It's also the yearly gathering of sex offenders in Bexar County.
On Monday, between 5:30 p.m. and 10 p.m., some 300 registered sex offenders will crowd a county building to attend seminars reminding them of their limited civil rights. One class is on probation rules—outlining where they're not allowed to live, work, or visit. Another is on changes in modern technology—adding new apps and devices to a long list of things they cannot use. Shannon Jones, supervisor of the Sex Offender Management Unit, said it will be a win-win event.
"It's something beneficial for them," said Jones, who's put the event on for seven years. "They get ten hours of community service, we get to keep our community safe."
Not every registered sex offender has to go to tonight's event, only people on probation or people that "don't like to comply," Jones said. Officers will be checking in on all other registered offenders at their homes tonight to make sure they aren't opening doors to trick-or-treaters or even leaving a porch light on, Jones says.

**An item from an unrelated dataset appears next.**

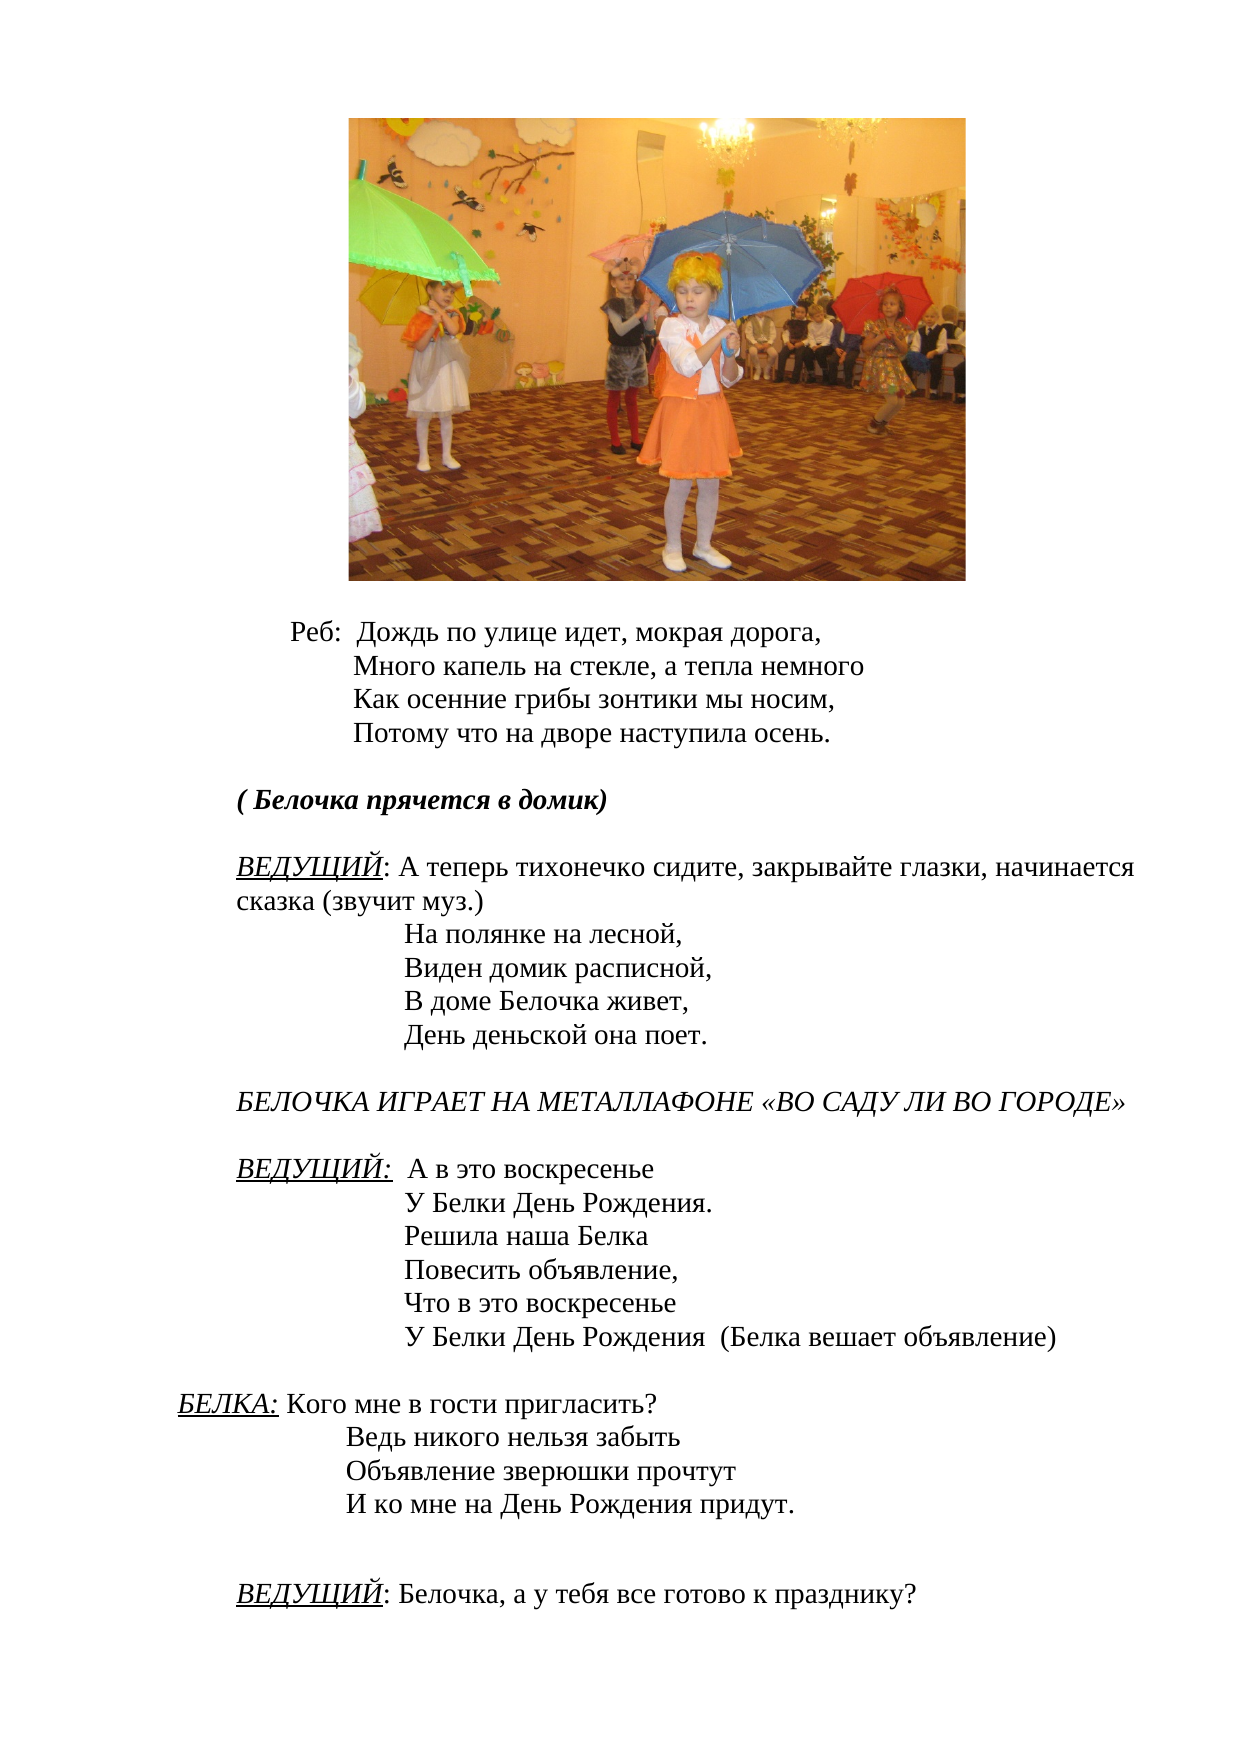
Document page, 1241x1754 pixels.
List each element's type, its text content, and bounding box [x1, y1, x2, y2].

Tonight's mandatory event and check-ins apply to everyone who has been convicted of a sex offense in the state, even if it had nothing to do with children. Many get on the list for peeing in public, sexting, or being forced into prostitution. Meanwhile, people convicted for violent crimes against children—from neglect to physical abuse—are left unchecked on October 31.
Several studies have shown that the fears behind these classes are probably overblown—sex crimes don't increase on Halloween day, especially among past offenders. Still, Texas joins a handful of other states in requiring sex offenders to stay inside on Halloween (California calls their law "Operation Boo").
The only other holiday given this kind of treatment in Bexar County is Fiesta. Sex offenders are banned from participating in any of the festival's events. According to Jones, this is because many parents get drunk during Fiesta and don't keep track of their children. For some reason, registered offenders are the people punished for this problem.
"We don't have a trust relationship with these people," said Jones. "We never can be too careful."